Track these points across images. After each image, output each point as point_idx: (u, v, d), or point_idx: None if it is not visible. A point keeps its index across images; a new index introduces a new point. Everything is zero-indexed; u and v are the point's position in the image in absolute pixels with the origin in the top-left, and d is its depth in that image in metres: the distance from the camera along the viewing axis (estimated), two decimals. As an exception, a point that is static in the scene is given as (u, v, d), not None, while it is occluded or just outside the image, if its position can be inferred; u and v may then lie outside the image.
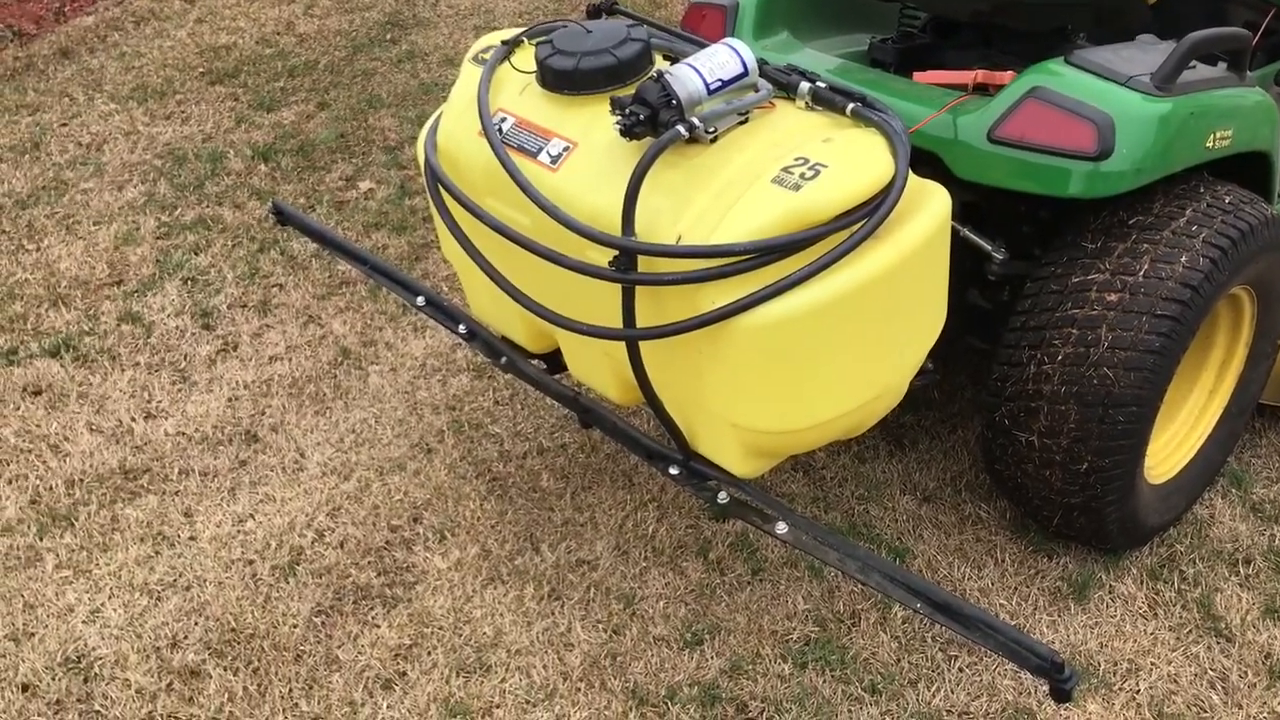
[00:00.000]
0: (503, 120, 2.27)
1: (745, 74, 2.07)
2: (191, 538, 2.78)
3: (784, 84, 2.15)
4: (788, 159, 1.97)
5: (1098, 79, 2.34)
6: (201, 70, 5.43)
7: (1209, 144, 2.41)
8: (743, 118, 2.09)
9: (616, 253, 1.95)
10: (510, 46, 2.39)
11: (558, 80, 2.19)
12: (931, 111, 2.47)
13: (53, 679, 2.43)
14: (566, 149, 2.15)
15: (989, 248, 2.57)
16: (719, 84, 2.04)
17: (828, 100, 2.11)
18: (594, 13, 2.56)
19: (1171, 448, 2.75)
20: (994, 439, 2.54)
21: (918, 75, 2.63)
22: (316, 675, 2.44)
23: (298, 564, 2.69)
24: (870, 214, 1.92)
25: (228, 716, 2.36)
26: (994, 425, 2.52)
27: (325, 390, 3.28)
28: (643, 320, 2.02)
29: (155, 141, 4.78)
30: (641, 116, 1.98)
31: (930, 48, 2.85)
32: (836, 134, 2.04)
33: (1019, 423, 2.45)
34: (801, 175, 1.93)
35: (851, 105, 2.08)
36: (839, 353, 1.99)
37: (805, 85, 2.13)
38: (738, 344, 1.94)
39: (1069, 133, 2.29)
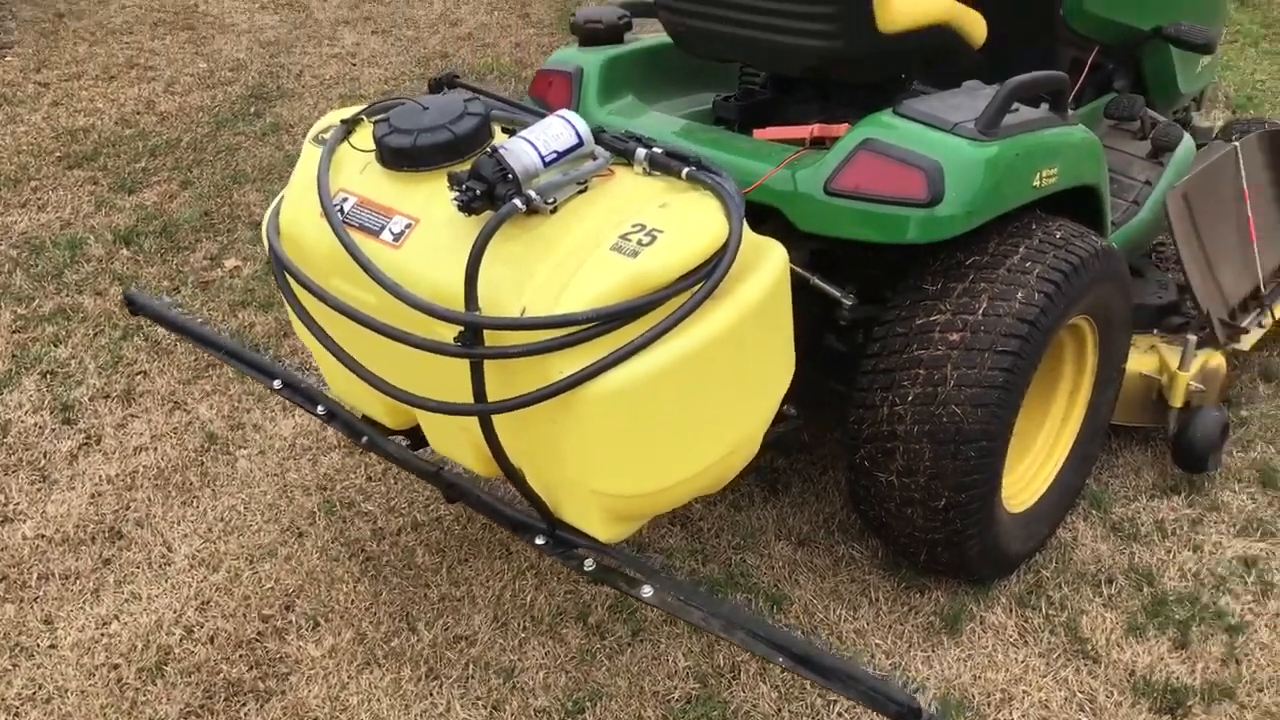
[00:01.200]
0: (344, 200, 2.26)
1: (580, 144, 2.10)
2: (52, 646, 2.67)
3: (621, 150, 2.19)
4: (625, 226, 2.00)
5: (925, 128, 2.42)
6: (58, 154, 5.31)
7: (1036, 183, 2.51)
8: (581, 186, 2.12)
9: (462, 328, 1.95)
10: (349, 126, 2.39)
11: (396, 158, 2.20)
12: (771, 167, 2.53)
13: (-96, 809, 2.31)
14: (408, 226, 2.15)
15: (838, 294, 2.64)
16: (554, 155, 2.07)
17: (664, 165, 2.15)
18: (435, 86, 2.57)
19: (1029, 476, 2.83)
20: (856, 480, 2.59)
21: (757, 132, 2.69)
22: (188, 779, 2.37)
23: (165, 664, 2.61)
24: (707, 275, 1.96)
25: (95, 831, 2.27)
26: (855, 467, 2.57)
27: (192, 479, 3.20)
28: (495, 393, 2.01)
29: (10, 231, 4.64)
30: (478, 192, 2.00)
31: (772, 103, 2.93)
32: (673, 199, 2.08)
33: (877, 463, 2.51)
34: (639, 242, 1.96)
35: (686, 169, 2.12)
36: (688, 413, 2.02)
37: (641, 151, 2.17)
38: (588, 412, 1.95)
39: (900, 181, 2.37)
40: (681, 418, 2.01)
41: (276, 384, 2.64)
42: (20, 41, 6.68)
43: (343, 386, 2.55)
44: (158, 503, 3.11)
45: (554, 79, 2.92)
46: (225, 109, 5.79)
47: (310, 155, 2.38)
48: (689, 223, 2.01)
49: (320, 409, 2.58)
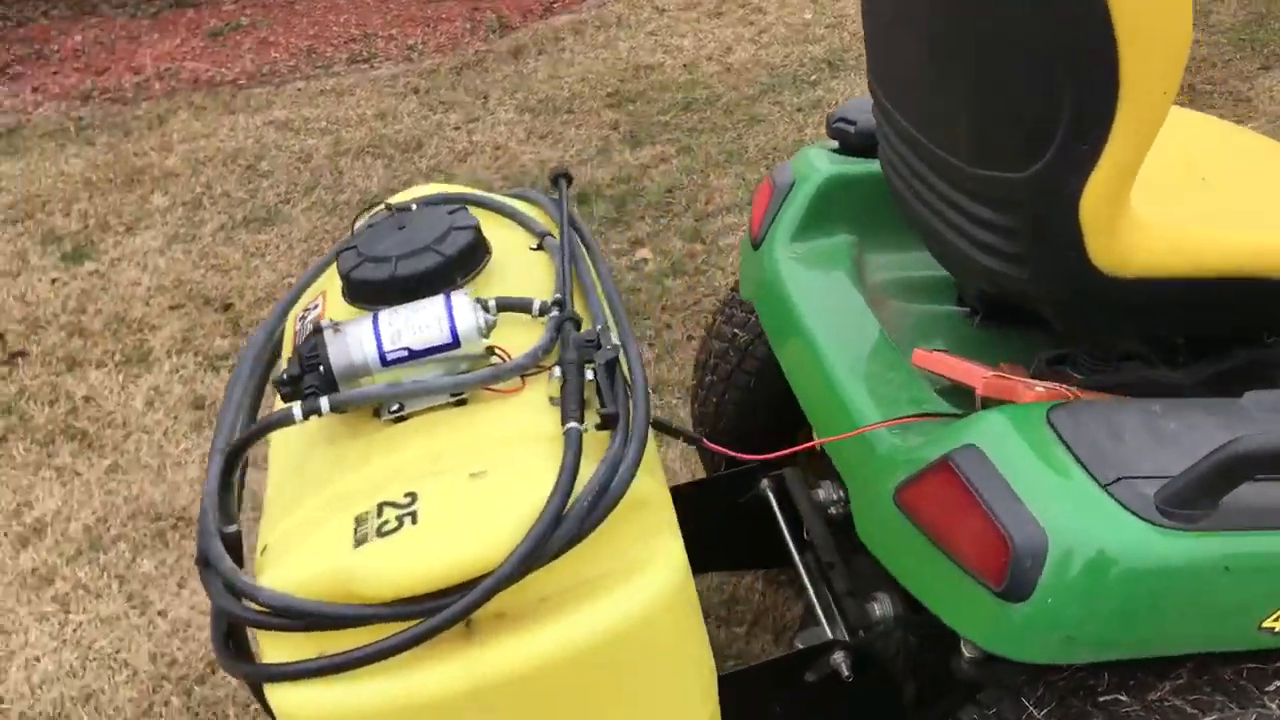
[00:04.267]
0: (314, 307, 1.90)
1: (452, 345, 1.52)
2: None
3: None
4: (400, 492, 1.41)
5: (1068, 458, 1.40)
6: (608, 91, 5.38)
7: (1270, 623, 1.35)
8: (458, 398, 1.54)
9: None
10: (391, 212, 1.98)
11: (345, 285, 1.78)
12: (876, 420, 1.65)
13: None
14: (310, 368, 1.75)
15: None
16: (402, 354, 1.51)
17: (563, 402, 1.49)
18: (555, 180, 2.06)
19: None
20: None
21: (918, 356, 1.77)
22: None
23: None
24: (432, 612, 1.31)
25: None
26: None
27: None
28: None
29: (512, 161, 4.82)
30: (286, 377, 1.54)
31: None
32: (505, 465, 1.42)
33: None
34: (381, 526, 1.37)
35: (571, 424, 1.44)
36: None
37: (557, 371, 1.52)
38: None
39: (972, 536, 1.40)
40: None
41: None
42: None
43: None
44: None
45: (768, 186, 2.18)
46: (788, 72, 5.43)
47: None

==============================

(Work instruction): The full material above must be output verbatim, minus any pictures.

(Result of the exercise):
Track these points across images. After each image, output each point as point_idx: (u, v, d), or point_idx: None if it is not visible. A point keeps its index across images; a new index introduces a new point. Everything is zero-indexed; u and v are the point's position in the image in absolute pixels with the origin in the top-left, and d is its depth in that image in metres: the distance from the camera along the viewing axis (estimated), two decimals. As an exception, a point that is static in the scene is given as (u, v, d), not None, while it is occluded or just outside the image, if its position can be inferred; u and v may then lie outside the image.
[00:00.000]
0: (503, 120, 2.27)
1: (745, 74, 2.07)
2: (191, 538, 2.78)
3: (784, 84, 2.15)
4: (788, 159, 1.97)
5: (1098, 79, 2.34)
6: (201, 70, 5.43)
7: (1209, 144, 2.41)
8: (743, 118, 2.09)
9: (616, 253, 1.95)
10: (510, 46, 2.39)
11: (558, 80, 2.19)
12: (931, 111, 2.47)
13: (53, 679, 2.43)
14: (566, 149, 2.15)
15: (989, 248, 2.57)
16: (719, 84, 2.04)
17: (828, 100, 2.11)
18: (594, 13, 2.56)
19: (1171, 448, 2.75)
20: (994, 439, 2.54)
21: (918, 75, 2.63)
22: (316, 675, 2.44)
23: (298, 564, 2.69)
24: (870, 214, 1.92)
25: (228, 716, 2.36)
26: (994, 425, 2.52)
27: (325, 390, 3.28)
28: (643, 320, 2.02)
29: (155, 141, 4.78)
30: (641, 116, 1.98)
31: (930, 48, 2.85)
32: (836, 134, 2.04)
33: (1019, 423, 2.45)
34: (801, 175, 1.93)
35: (851, 105, 2.08)
36: (839, 353, 1.99)
37: (805, 85, 2.13)
38: (738, 344, 1.94)
39: (1069, 133, 2.29)
[00:01.200]
0: (344, 200, 2.26)
1: (580, 144, 2.10)
2: (52, 646, 2.67)
3: (621, 150, 2.19)
4: (625, 226, 2.00)
5: (925, 128, 2.42)
6: (58, 154, 5.31)
7: (1036, 183, 2.51)
8: (581, 186, 2.12)
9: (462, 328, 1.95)
10: (349, 126, 2.39)
11: (396, 158, 2.20)
12: (771, 167, 2.53)
13: (-96, 809, 2.31)
14: (408, 226, 2.15)
15: (838, 294, 2.64)
16: (554, 155, 2.07)
17: (664, 165, 2.15)
18: (435, 86, 2.57)
19: (1029, 476, 2.83)
20: (856, 480, 2.59)
21: (757, 132, 2.69)
22: (188, 779, 2.37)
23: (165, 664, 2.61)
24: (707, 275, 1.96)
25: (95, 831, 2.27)
26: (855, 467, 2.57)
27: (192, 479, 3.20)
28: (495, 393, 2.01)
29: (10, 231, 4.64)
30: (478, 192, 2.00)
31: (772, 103, 2.93)
32: (673, 199, 2.08)
33: (877, 463, 2.51)
34: (639, 242, 1.96)
35: (686, 169, 2.12)
36: (688, 413, 2.02)
37: (641, 151, 2.17)
38: (588, 412, 1.95)
39: (900, 181, 2.37)
40: (681, 418, 2.01)
41: (276, 384, 2.64)
42: (20, 41, 6.68)
43: (343, 386, 2.55)
44: (158, 503, 3.11)
45: (554, 79, 2.92)
46: (225, 109, 5.79)
47: (310, 155, 2.38)
48: (689, 223, 2.01)
49: (320, 409, 2.58)
[00:04.267]
0: (314, 307, 1.90)
1: (452, 345, 1.52)
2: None
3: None
4: (400, 492, 1.41)
5: (1068, 458, 1.40)
6: (608, 91, 5.38)
7: (1270, 623, 1.35)
8: (458, 398, 1.54)
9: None
10: (391, 212, 1.98)
11: (345, 285, 1.78)
12: (876, 420, 1.65)
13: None
14: (310, 368, 1.75)
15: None
16: (402, 354, 1.51)
17: (563, 402, 1.49)
18: (555, 180, 2.06)
19: None
20: None
21: (918, 356, 1.77)
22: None
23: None
24: (432, 612, 1.31)
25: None
26: None
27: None
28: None
29: (512, 161, 4.82)
30: (286, 377, 1.54)
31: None
32: (505, 465, 1.42)
33: None
34: (381, 526, 1.37)
35: (571, 424, 1.44)
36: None
37: (557, 371, 1.52)
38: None
39: (972, 536, 1.40)
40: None
41: None
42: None
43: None
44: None
45: (768, 186, 2.18)
46: (788, 72, 5.43)
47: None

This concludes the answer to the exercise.